# Kettlebells & Jiu-Jitsu



## Budo Jake (Jan 28, 2014)

Do you use kettlebells? I have seen great benefits in strength and balance. How do they help you?

http://www.budovideos.com/blog/will...ial&utm_content=giguide&utm_campaign=budoblog


----------



## Makalakumu (Jan 28, 2014)

I've been using kettle bells regularly since June of last year and I have seen lots of improvement in my functional strength.  In particular, my grip strength has increased.  I think, overall, my performance while rolling has gotten better because I have more control over situations with the increased strength.  The technique was there before, but during a scramble, grips would break loose and I'd be stuck hunting for something else.  Now, there is a little less of that.


----------



## Brian R. VanCise (Jan 28, 2014)

Kettle bells are fantastic.  I use them every week and best of all they do not take up much space!


----------



## Budo Jake (Jan 30, 2014)

Brian R. VanCise said:


> Kettle bells are fantastic.  I use them every week and best of all they do not take up much space!

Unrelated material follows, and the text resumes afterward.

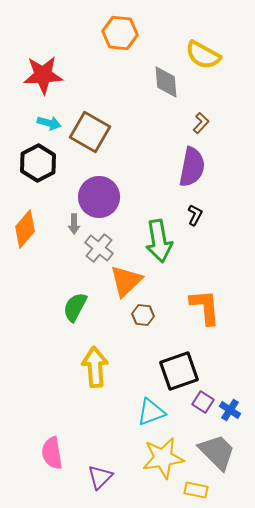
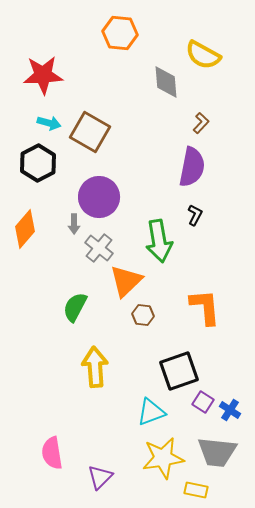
gray trapezoid: rotated 141 degrees clockwise
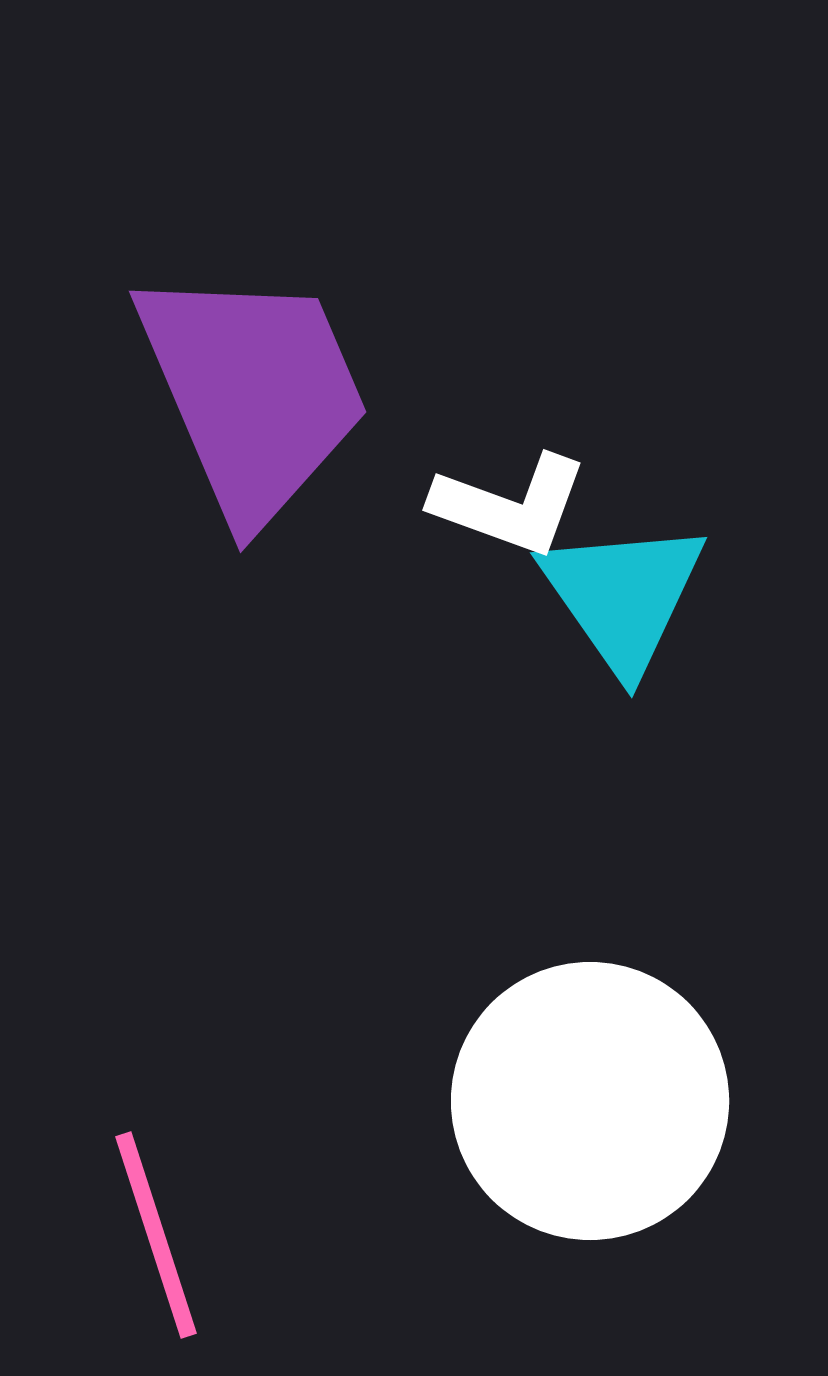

Very true! Not much space, and not much money either!


----------



## Carol (Jan 31, 2014)

Not a JJ practitioner but I luuuvvv my Kettle Bells.  I keep them outside on my patio and they get swung at least once a week -- regardless of the weather.


----------



## ETinCYQX (Jan 31, 2014)

They're really more of a conditioning or GPP tool than anything else, but yes I use them pretty often. Really heavy swings, like your body weight or heavier, are a pretty good strength building exercise as a hip hinge. I still think barbell work has more to offer as far as strength and injury prevention goes.


----------



## donaldhilson59 (Jun 29, 2014)

I am using kettlebells. I have seen lots of improvement. Using the right size and weight of kettlebell can be effective in  generating the resistance you need to burn a lot of calories quickly in a  fitness session.


----------



## ST1Doppelganger (Jun 29, 2014)

Kettle bells are an awesome   torture devices.


----------



## BamBamx8 (Aug 5, 2014)

I started kettlebells a couple of months ago to get ready for BBJ that  I'm starting soon and I doubt I ever use free weights again.


----------



## Kaan (Aug 11, 2014)

I have hurt back with kettle bell swings a couple of month ago, I went to see my physio he said he gets tonnes of people in just from kettle bells.

I have decided to go easy on the weights and just train bjj


----------



## PhotonGuy (Dec 4, 2014)

I use kettlebells for some exercises. They're really terrific for building strength and in some ways work better than barbells or dumbbells.


----------